Misschien zie ik de verwijzingen niet. Ook geeft het voortdurende redeneren van
de hoofdpersoon met zichzelf de stijl iets langdradigs. Maar het ergste is nog
wel de mislukte humor. De karikaturale beschrijving van personages als
Cathérine, de uitbaatster van het hotel, de plaatselijke barman of de vrouw bij
wie hij gaat solliciteren: die zijn allemaal te bedacht, te geforceerd, te nep.
Toch is
er een reden waarom ik blij tot het einde te hebben doorgelezen (want zo slecht
dat ik er voortijdig mee stopte, zoals in dit geval, vond ik het blijkbaar
niet). Dat is de liefdesverklaring aan Wanda op letterlijk de laatste pagina.

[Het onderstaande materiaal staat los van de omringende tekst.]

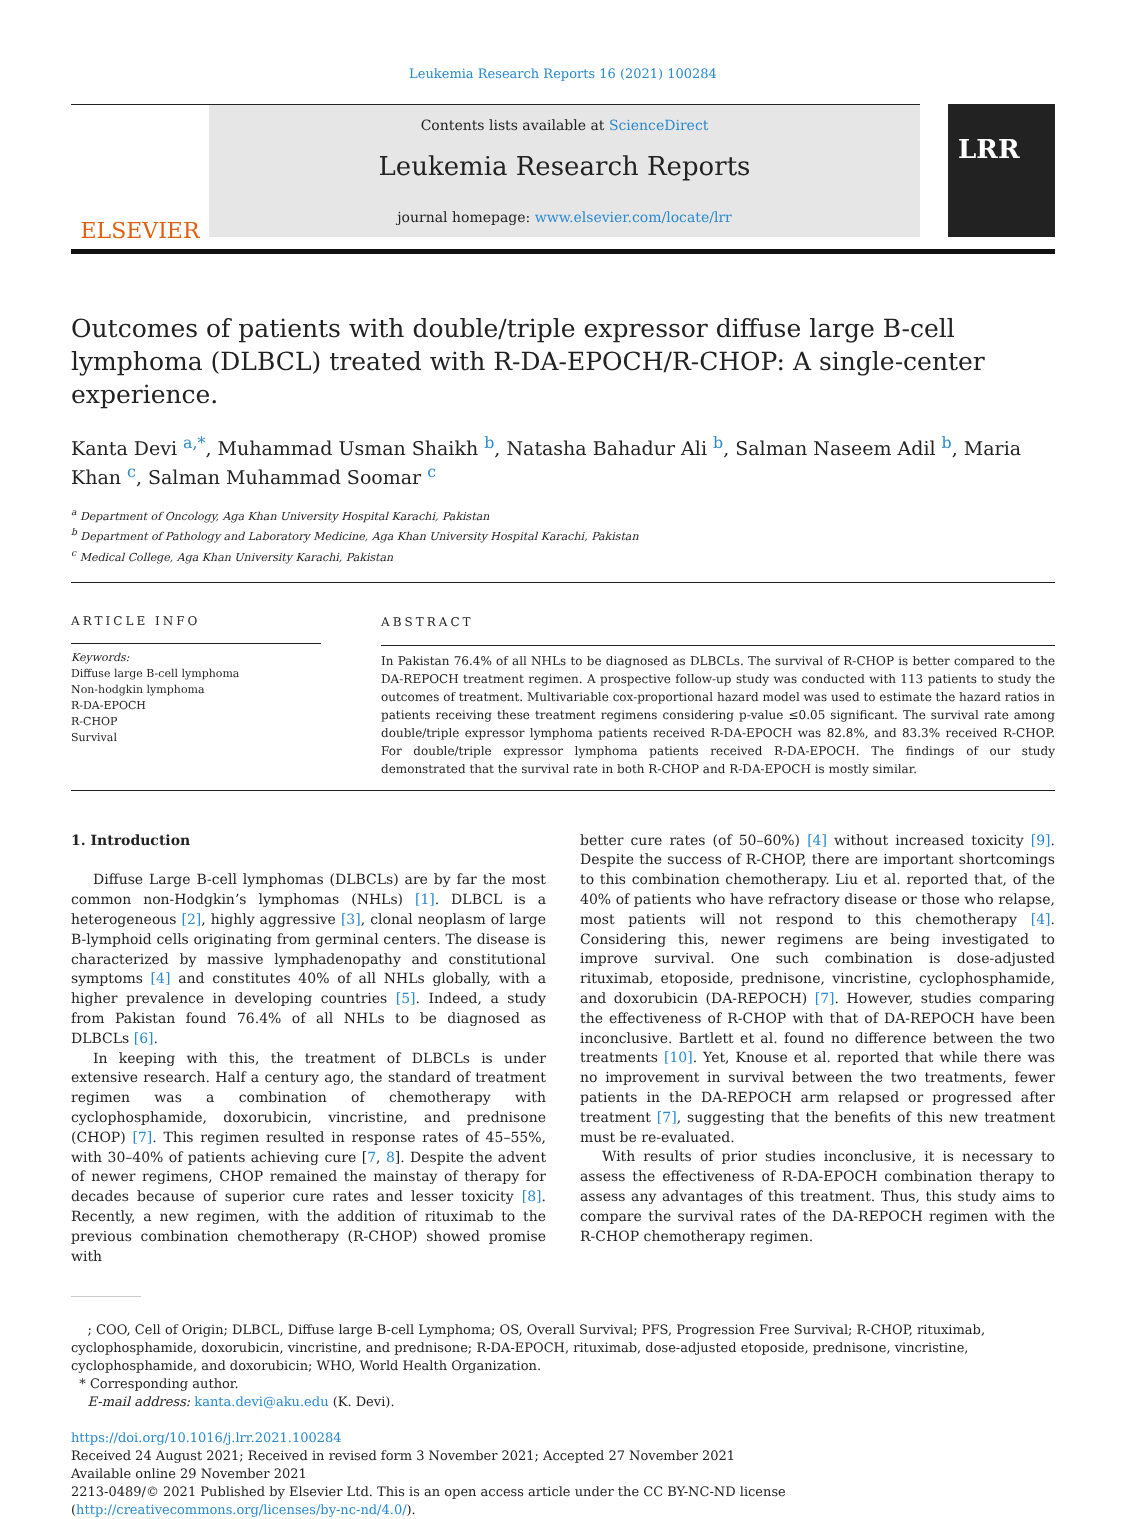Leukemia Research Reports 16 (2021) 100284
ELSEVIER
Contents lists available at ScienceDirect
Leukemia Research Reports
journal homepage: www.elsevier.com/locate/lrr
LRR
Outcomes of patients with double/triple expressor diffuse large B-cell lymphoma (DLBCL) treated with R-DA-EPOCH/R-CHOP: A single-center experience.
Kanta Devi <sup>a,*</sup>, Muhammad Usman Shaikh <sup>b</sup>, Natasha Bahadur Ali <sup>b</sup>, Salman Naseem Adil <sup>b</sup>, Maria Khan <sup>c</sup>, Salman Muhammad Soomar <sup>c</sup>
<sup>a</sup> Department of Oncology, Aga Khan University Hospital Karachi, Pakistan
<sup>b</sup> Department of Pathology and Laboratory Medicine, Aga Khan University Hospital Karachi, Pakistan
<sup>c</sup> Medical College, Aga Khan University Karachi, Pakistan
ARTICLE INFO
Keywords:
Diffuse large B-cell lymphoma
Non-hodgkin lymphoma
R-DA-EPOCH
R-CHOP
Survival
ABSTRACT
In Pakistan 76.4% of all NHLs to be diagnosed as DLBCLs. The survival of R-CHOP is better compared to the DA-REPOCH treatment regimen. A prospective follow-up study was conducted with 113 patients to study the outcomes of treatment. Multivariable cox-proportional hazard model was used to estimate the hazard ratios in patients receiving these treatment regimens considering p-value ≤0.05 significant. The survival rate among double/triple expressor lymphoma patients received R-DA-EPOCH was 82.8%, and 83.3% received R-CHOP. For double/triple expressor lymphoma patients received R-DA-EPOCH. The findings of our study demonstrated that the survival rate in both R-CHOP and R-DA-EPOCH is mostly similar.
1. Introduction
Diffuse Large B-cell lymphomas (DLBCLs) are by far the most common non-Hodgkin’s lymphomas (NHLs) [1]. DLBCL is a heterogeneous [2], highly aggressive [3], clonal neoplasm of large B-lymphoid cells originating from germinal centers. The disease is characterized by massive lymphadenopathy and constitutional symptoms [4] and constitutes 40% of all NHLs globally, with a higher prevalence in developing countries [5]. Indeed, a study from Pakistan found 76.4% of all NHLs to be diagnosed as DLBCLs [6].
In keeping with this, the treatment of DLBCLs is under extensive research. Half a century ago, the standard of treatment regimen was a combination of chemotherapy with cyclophosphamide, doxorubicin, vincristine, and prednisone (CHOP) [7]. This regimen resulted in response rates of 45–55%, with 30–40% of patients achieving cure [7, 8]. Despite the advent of newer regimens, CHOP remained the mainstay of therapy for decades because of superior cure rates and lesser toxicity [8]. Recently, a new regimen, with the addition of rituximab to the previous combination chemotherapy (R-CHOP) showed promise with
better cure rates (of 50–60%) [4] without increased toxicity [9]. Despite the success of R-CHOP, there are important shortcomings to this combination chemotherapy. Liu et al. reported that, of the 40% of patients who have refractory disease or those who relapse, most patients will not respond to this chemotherapy [4]. Considering this, newer regimens are being investigated to improve survival. One such combination is dose-adjusted rituximab, etoposide, prednisone, vincristine, cyclophosphamide, and doxorubicin (DA-REPOCH) [7]. However, studies comparing the effectiveness of R-CHOP with that of DA-REPOCH have been inconclusive. Bartlett et al. found no difference between the two treatments [10]. Yet, Knouse et al. reported that while there was no improvement in survival between the two treatments, fewer patients in the DA-REPOCH arm relapsed or progressed after treatment [7], suggesting that the benefits of this new treatment must be re-evaluated.
With results of prior studies inconclusive, it is necessary to assess the effectiveness of R-DA-EPOCH combination therapy to assess any advantages of this treatment. Thus, this study aims to compare the survival rates of the DA-REPOCH regimen with the R-CHOP chemotherapy regimen.
; COO, Cell of Origin; DLBCL, Diffuse large B-cell Lymphoma; OS, Overall Survival; PFS, Progression Free Survival; R-CHOP, rituximab, cyclophosphamide, doxorubicin, vincristine, and prednisone; R-DA-EPOCH, rituximab, dose-adjusted etoposide, prednisone, vincristine, cyclophosphamide, and doxorubicin; WHO, World Health Organization.
* Corresponding author.
E-mail address: kanta.devi@aku.edu (K. Devi).
https://doi.org/10.1016/j.lrr.2021.100284
Received 24 August 2021; Received in revised form 3 November 2021; Accepted 27 November 2021
Available online 29 November 2021
2213-0489/© 2021 Published by Elsevier Ltd. This is an open access article under the CC BY-NC-ND license (http://creativecommons.org/licenses/by-nc-nd/4.0/).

'...en ik prevelde zacht in haar nek dat ik van haar hield. Ik hield van haar,
ik hou van je; de woorden waren ontoereikend, maar ze zijn ontoereikend
genoeg.' Die woordspeling met 'ontoereikend' geeft de uitdrukking iets
origineels waardoor deze mij oprecht wist te roeren.
2 opmerkingen:
Oh wat fijn, je verwoordt mijn mening precies!
Dit was wel het eerste boek dat ik las van Vekeman, misschien moet ik me toch ook maar wagen aan Een uitzonderlijke vrouw...
En ik maar opzoek naar hotel rozenstok, om te kijken wat voor soort hotel het is. Blijkt het een boek te zijn!